REQUIREMENT 1: In the article on Matt Lampson, why did getting back to a collegiate playing level take him almost two years? Answer in one to three sentences.
REQUIREMENT 2: Repeat, word for word, the passage of the article on Matt Lampson from "Now, almost six" to "of lymphoma awareness.".

TEXT EXCERPT:
In 2007, Crew goalkeeper Matt Lampson was fighting for his life after being diagnosed with Stage 4 Hodgkin's lymphoma. Heading into his freshman year of college, Lampson beat cancer and overcame the physical toll extensive chemotherapy and radiation treatment had on his body to emerge as one of top goalies in the Big Ten while playing collegiately at Ohio State.
"It was almost a two-year process to get back to a collegiate playing level," Lampson said. "I got up to about 270 pounds and had very low lung capacity and I had to work my way back. It was a gradual process. You get frustrated, but as long as you stick with it, you eventually get back in shape."
Now, almost six years later and entering his second year in Major League Soccer, Lampson is teaming with the Leukemia & Lymphoma Society to raise awareness for the deadly disease. Throughout the 2013 season, Lampson will wear custom-made lime green goalkeeper's gloves stamped with lime green ribbons, the symbol of lymphoma awareness.

DATA UNDER STUDY:

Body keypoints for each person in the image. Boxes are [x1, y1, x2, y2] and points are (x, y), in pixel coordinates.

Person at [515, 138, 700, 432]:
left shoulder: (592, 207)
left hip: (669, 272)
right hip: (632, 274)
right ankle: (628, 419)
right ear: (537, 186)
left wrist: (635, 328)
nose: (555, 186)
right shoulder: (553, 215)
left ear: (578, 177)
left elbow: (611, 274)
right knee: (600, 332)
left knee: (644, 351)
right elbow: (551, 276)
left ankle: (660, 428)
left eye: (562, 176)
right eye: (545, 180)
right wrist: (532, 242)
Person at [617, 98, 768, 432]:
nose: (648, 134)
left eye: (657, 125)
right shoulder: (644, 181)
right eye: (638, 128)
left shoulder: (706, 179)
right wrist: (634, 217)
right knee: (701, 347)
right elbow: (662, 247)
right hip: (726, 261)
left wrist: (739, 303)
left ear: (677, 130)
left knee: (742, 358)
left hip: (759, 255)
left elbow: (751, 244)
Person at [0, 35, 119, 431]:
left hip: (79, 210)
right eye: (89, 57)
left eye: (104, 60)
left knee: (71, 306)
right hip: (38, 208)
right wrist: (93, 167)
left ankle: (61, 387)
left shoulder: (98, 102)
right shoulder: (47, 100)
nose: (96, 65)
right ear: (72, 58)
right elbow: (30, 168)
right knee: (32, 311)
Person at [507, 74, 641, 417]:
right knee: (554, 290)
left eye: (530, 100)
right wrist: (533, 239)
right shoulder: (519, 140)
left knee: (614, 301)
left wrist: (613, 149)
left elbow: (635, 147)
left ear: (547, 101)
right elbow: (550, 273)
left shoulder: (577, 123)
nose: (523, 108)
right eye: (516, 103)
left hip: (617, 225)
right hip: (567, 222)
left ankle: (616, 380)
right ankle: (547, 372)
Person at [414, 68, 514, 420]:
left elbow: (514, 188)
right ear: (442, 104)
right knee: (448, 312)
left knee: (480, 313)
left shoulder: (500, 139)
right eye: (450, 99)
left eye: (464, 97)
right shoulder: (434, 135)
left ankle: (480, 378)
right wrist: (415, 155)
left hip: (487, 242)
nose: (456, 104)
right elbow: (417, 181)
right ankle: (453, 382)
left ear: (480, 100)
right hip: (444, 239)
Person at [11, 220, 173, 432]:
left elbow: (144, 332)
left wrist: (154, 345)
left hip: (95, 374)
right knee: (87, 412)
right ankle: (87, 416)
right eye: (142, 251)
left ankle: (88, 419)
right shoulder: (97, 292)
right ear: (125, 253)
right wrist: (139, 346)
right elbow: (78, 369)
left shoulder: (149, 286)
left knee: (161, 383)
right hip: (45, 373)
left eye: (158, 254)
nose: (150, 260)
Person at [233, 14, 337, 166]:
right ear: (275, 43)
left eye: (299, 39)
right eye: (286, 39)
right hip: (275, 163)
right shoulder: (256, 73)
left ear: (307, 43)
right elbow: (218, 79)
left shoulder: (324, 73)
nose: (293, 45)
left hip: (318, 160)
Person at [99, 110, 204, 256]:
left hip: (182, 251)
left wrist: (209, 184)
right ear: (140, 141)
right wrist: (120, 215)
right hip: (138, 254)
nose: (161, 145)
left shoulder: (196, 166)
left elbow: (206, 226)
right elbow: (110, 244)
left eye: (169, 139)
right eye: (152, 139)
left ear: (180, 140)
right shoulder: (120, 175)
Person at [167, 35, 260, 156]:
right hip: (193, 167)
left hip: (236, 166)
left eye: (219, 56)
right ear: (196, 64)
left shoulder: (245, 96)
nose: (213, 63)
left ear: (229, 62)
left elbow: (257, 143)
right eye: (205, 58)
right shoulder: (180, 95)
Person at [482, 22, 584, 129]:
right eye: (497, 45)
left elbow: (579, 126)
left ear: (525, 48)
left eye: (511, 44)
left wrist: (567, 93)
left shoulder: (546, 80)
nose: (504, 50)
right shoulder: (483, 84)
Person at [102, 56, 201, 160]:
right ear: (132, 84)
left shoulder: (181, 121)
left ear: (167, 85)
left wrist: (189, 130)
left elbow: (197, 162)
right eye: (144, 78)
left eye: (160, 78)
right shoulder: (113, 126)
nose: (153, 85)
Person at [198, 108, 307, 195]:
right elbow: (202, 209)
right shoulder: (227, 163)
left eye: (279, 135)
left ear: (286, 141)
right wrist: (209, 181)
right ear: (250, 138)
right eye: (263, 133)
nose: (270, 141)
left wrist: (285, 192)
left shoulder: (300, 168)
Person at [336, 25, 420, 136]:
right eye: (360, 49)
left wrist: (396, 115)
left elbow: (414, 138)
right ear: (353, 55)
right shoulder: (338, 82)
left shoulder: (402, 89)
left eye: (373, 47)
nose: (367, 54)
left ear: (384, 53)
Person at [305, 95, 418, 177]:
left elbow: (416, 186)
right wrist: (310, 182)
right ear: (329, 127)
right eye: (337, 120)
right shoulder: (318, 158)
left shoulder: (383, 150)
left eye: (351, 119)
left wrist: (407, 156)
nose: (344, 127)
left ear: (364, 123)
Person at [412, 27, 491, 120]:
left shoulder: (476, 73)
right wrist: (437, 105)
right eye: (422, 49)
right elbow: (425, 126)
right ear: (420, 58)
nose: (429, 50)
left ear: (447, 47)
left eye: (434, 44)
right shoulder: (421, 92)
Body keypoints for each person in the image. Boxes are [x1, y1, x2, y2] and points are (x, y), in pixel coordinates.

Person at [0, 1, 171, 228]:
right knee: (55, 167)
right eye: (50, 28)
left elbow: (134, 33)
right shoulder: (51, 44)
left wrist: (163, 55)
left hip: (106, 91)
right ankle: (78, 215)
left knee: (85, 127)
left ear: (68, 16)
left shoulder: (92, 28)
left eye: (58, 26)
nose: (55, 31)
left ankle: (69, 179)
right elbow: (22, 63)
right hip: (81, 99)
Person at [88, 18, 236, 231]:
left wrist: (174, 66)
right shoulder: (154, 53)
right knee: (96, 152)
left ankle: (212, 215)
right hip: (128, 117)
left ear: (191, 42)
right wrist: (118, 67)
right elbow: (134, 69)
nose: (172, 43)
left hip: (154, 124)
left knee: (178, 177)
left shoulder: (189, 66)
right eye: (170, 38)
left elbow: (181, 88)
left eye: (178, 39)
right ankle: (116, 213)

TASK RESPONSE 1: His chemotherapy and radiation treatment had taken a heavy physical toll: his weight had risen to about 270 pounds, and his lung capacity was very low. He therefore had to work his way back into shape gradually.

TASK RESPONSE 2:
Now, almost six years later and entering his second year in Major League Soccer, Lampson is teaming with the Leukemia & Lymphoma Society to raise awareness for the deadly disease. Throughout the 2013 season, Lampson will wear custom-made lime green goalkeeper's gloves stamped with lime green ribbons, the symbol of lymphoma awareness.